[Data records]
..........

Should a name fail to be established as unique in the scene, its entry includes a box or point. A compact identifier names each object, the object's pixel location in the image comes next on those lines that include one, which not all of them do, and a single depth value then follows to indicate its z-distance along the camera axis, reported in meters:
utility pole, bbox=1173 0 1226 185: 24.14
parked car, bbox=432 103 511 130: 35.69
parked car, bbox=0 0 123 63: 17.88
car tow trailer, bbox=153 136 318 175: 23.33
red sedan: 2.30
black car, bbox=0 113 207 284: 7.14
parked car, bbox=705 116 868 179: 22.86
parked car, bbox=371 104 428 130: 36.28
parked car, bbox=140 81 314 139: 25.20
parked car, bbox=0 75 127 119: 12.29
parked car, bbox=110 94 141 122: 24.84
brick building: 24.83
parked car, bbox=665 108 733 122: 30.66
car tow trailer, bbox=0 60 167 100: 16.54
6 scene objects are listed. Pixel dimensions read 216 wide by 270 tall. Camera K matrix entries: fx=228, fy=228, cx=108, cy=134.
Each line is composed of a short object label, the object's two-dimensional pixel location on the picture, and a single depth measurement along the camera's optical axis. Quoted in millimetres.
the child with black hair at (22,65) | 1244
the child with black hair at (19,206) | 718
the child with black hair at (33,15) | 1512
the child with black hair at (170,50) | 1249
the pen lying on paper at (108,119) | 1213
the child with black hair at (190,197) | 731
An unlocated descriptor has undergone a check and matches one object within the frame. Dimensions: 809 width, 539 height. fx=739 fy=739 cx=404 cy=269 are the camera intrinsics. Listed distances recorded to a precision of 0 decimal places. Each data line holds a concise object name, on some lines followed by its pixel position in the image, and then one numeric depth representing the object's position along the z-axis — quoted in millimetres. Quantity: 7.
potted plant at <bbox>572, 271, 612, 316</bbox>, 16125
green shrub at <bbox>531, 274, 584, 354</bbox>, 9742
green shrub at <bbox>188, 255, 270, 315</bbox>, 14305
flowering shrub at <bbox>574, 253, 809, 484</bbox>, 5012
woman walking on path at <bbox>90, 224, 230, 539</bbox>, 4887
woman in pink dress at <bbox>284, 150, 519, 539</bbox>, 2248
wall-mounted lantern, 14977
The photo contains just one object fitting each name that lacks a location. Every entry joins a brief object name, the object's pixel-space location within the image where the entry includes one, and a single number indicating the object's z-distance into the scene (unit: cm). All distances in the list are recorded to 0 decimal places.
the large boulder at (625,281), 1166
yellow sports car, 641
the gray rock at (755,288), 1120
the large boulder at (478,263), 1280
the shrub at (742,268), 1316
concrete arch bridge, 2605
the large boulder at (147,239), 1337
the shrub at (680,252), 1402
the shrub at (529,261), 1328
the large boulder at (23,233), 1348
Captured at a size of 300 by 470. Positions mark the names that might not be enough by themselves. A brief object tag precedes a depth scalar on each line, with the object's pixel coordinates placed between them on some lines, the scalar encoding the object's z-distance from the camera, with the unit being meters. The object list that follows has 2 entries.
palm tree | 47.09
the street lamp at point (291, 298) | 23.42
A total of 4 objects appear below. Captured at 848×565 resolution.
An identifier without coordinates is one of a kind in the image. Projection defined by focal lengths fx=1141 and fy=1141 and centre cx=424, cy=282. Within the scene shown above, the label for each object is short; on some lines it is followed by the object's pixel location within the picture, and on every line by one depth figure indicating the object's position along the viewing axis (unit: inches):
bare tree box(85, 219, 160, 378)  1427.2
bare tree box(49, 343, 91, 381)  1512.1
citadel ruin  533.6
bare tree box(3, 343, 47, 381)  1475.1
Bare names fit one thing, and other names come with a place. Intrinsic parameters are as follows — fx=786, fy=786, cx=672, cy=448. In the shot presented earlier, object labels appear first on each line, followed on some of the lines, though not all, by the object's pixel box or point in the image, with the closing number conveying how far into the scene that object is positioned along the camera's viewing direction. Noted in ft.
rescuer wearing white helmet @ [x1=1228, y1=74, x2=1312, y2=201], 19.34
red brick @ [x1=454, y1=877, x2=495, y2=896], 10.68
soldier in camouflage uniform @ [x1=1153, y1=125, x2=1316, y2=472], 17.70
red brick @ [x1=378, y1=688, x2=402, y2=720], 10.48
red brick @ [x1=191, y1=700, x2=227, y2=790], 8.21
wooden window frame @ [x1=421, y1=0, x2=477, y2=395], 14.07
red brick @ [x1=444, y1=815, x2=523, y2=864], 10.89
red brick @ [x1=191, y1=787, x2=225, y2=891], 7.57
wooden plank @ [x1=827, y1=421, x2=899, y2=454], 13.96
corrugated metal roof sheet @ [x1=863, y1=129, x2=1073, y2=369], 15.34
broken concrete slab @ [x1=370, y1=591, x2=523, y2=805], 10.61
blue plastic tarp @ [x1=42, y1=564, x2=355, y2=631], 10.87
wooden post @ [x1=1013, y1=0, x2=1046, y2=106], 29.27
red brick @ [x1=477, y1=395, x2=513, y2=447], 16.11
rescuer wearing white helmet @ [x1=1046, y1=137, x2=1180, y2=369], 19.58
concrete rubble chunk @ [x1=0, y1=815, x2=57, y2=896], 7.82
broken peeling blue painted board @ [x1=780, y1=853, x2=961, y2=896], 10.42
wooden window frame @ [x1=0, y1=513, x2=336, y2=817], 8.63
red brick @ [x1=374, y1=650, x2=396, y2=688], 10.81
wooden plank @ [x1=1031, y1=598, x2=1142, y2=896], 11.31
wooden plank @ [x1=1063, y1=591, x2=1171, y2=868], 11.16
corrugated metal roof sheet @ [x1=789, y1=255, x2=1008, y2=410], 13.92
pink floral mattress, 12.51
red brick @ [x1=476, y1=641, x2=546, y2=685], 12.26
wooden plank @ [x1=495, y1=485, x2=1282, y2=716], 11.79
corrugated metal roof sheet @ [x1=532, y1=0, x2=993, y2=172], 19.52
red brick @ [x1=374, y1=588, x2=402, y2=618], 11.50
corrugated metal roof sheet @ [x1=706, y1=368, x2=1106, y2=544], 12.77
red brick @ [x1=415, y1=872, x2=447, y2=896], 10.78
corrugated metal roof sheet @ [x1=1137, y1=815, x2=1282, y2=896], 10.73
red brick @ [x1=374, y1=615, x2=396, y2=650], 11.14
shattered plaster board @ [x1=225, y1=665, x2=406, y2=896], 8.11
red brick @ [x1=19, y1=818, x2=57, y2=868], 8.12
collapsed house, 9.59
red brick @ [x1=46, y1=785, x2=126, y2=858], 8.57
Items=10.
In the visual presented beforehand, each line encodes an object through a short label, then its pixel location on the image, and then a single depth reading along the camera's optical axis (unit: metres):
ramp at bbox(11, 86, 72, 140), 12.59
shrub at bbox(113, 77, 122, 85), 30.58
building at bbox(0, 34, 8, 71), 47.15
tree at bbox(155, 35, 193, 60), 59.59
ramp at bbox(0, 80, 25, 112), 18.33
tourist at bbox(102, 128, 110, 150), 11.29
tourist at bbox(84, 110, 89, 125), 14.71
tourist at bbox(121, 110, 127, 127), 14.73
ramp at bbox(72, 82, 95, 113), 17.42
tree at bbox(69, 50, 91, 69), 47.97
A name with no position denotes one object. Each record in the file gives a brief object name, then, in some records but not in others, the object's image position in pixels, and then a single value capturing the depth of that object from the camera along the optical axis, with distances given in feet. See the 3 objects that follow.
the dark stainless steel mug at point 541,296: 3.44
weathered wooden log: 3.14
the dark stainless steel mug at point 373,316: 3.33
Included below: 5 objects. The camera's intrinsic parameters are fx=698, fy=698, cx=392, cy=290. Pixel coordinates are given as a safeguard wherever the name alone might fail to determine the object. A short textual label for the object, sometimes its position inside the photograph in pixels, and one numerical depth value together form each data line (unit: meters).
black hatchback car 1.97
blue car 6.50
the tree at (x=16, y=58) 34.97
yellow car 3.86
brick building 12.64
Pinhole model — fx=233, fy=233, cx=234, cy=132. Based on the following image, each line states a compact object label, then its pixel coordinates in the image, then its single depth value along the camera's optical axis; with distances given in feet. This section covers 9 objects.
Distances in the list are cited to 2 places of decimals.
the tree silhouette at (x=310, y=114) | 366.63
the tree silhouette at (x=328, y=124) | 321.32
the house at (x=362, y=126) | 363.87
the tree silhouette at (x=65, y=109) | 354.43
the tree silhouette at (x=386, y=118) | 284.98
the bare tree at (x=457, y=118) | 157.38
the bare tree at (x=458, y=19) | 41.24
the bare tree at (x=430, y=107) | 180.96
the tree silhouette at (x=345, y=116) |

..........

Report each line of the data that includes the string "hair".

the child with black hair at (22,65) | 1244
the child with black hair at (19,206) | 718
the child with black hair at (33,15) | 1512
the child with black hair at (170,50) | 1249
the child with black hair at (190,197) | 731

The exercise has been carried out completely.